Associates in Advocacy now has two sites on the internet. Our primary help site is at http://www.aiateam.org/. There AIA seeks to offer aid to troubled pastors, mainly those who face complaints and whose careers are on the line.

Help is also available to their advocates, their caregivers, Cabinets, and others trying to work in that context.

This site will be a blog. On it we will address issues and events that come up.

We have a point of view about ministry, personnel work, and authority. We intend to take the following very seriously:


Some of our denomination's personnel practices have real merit. Some are deeply flawed. To tell the difference, we go to these criteria to help us know the difference.

We also have a vision of what constitutes healthy leadership and authority. We believe it is in line with Scripture, up-to-date managerial practice, and law.

To our great sadness, some pastors who become part of the hierarchy of the church, particularly the Cabinet, have a vision based on their being in control as "kings of the hill," not accountable to anyone and not responsible to follow the Discipline or our faith and practice. They do not see that THE GOLDEN RULE applies to what they do.

If you are reading this, the chances are you are not that way. We hope what we say and do exemplify our own best vision and will help you fulfill yours. But we cannot just leave arrogance, incompetence, and ignorance to flourish. All of us have the responsibility to minimize those in our system.

We join you in fulfilling our individual vow of expecting to be perfect in love in this life and applying that vow to our corporate life in the United Methodist Church.
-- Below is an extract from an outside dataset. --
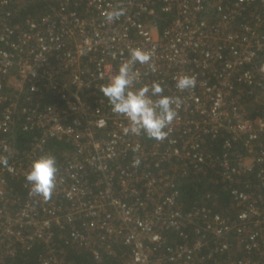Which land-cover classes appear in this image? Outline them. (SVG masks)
<instances>
[{"label":"built area","instance_id":"1","mask_svg":"<svg viewBox=\"0 0 264 264\" xmlns=\"http://www.w3.org/2000/svg\"><path fill=\"white\" fill-rule=\"evenodd\" d=\"M37 1L47 11L22 18L30 0H0V264L37 246L38 264L68 248L94 264H264V0ZM130 48L155 67L137 64L135 87L182 100L163 140L123 134L100 92L98 73ZM182 74L196 87L179 92ZM54 142L63 160L42 202L25 172ZM198 176L233 214L184 210L178 177Z\"/></svg>","mask_w":264,"mask_h":264},{"label":"clouds","instance_id":"2","mask_svg":"<svg viewBox=\"0 0 264 264\" xmlns=\"http://www.w3.org/2000/svg\"><path fill=\"white\" fill-rule=\"evenodd\" d=\"M124 9L106 11L103 15L106 22H112L124 15ZM151 61V53L140 48H130L128 59L122 61L112 74L111 65H106L98 73L108 79L100 86V92L107 98L111 111L122 115L126 121L123 134L135 136L143 135L148 139L160 141L168 136V128L178 115L182 100L179 96L164 95V88L158 81L141 84L135 87L140 80V72L136 65L148 64L152 71L155 67ZM175 88L179 92L196 87L197 79L193 75L182 74L174 77ZM7 158L0 157V165L7 166ZM59 168L53 154H41L30 162L25 172V182L28 185L29 196L38 197L42 202H48L56 189Z\"/></svg>","mask_w":264,"mask_h":264},{"label":"trees","instance_id":"3","mask_svg":"<svg viewBox=\"0 0 264 264\" xmlns=\"http://www.w3.org/2000/svg\"><path fill=\"white\" fill-rule=\"evenodd\" d=\"M28 5H24L21 9V17H37L39 14L45 13L47 7L39 3L37 0H30ZM145 140L152 143L154 139H148L144 136ZM26 141H22L25 144ZM150 145V144H149ZM52 147V153L55 155L57 161L63 160V150L65 149L61 142H54ZM178 188L180 190L181 201L183 203L184 210H189L196 206H209L211 207L213 202L217 203L214 211L222 215H231L233 210L231 209L230 196L224 193L218 186L214 185L208 179H204L201 176L195 178H181L178 177ZM214 195L217 198H214ZM59 243L62 244L61 240ZM64 258V264H94L90 254L79 251L74 248H68ZM41 253V249L37 246L33 251L26 252L20 251L18 255L13 259H8L4 264H38V256ZM105 264H111L105 260Z\"/></svg>","mask_w":264,"mask_h":264},{"label":"crops","instance_id":"4","mask_svg":"<svg viewBox=\"0 0 264 264\" xmlns=\"http://www.w3.org/2000/svg\"><path fill=\"white\" fill-rule=\"evenodd\" d=\"M66 253H68V252H66Z\"/></svg>","mask_w":264,"mask_h":264}]
</instances>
* * * * * * * * * * * * * * * * * * * * * * * * * * * *

If you have any questions or suggestions, direct them to Rev. Jerry Eckert. His e-mail address is aj_eckert@hotmail.com. His phone number is 941 743 0518. His address is 20487 Albury Drive, Port Charlotte, FL 33952.

Thank you.


Thursday, August 13, 2015

JCM 1279



Following the Arkansas Annual Conference, the Council received a bishop’s rulings and a brief based on a a request for a ruling of law on the matter of the tenure of members of the appointive Cabinets who were not superintendents.

What the Council did not receive was proof that said the request had been received in writing.  I hate it when that happens.

I have no information on the merits of the questions raised.  But I can imagine a Conference Council Director being a bishop’s right hand man and having an undue amount of influence when appointments are being considered.  In my years as a pastor, our conference had some very influential directors but the bishops, in those days, did not include anyone but superintendents to work on appointments.

There might be a real interest in these questions receiving benefit of judicial review.  The bishop lists all of the paragraphs related to appointment making, all referring only to the superintendents.  The one paragraph where he notes an additional person is Paragraph 608.6 which allows the director of connectional ministries with some restrictions.  In  other conferences, I am aware that the bishop’s administrative assistant is a major addition, though I see no disciplinary authority for a bishop to pick anyone s/he wants to sit in on making of appointments.  

In my opinion, limited as that is, I smell a game afoot among the Council of Bishops where the more staff a bishop has, no matter the cost to the respective annual conferences, the more stature s/he attains in the eyes of episcopal colleagues.

I hope a proper question is raised as a way of minimizing such game playing.  

In this case, the Council deferred until April, 2015, any action on this matter.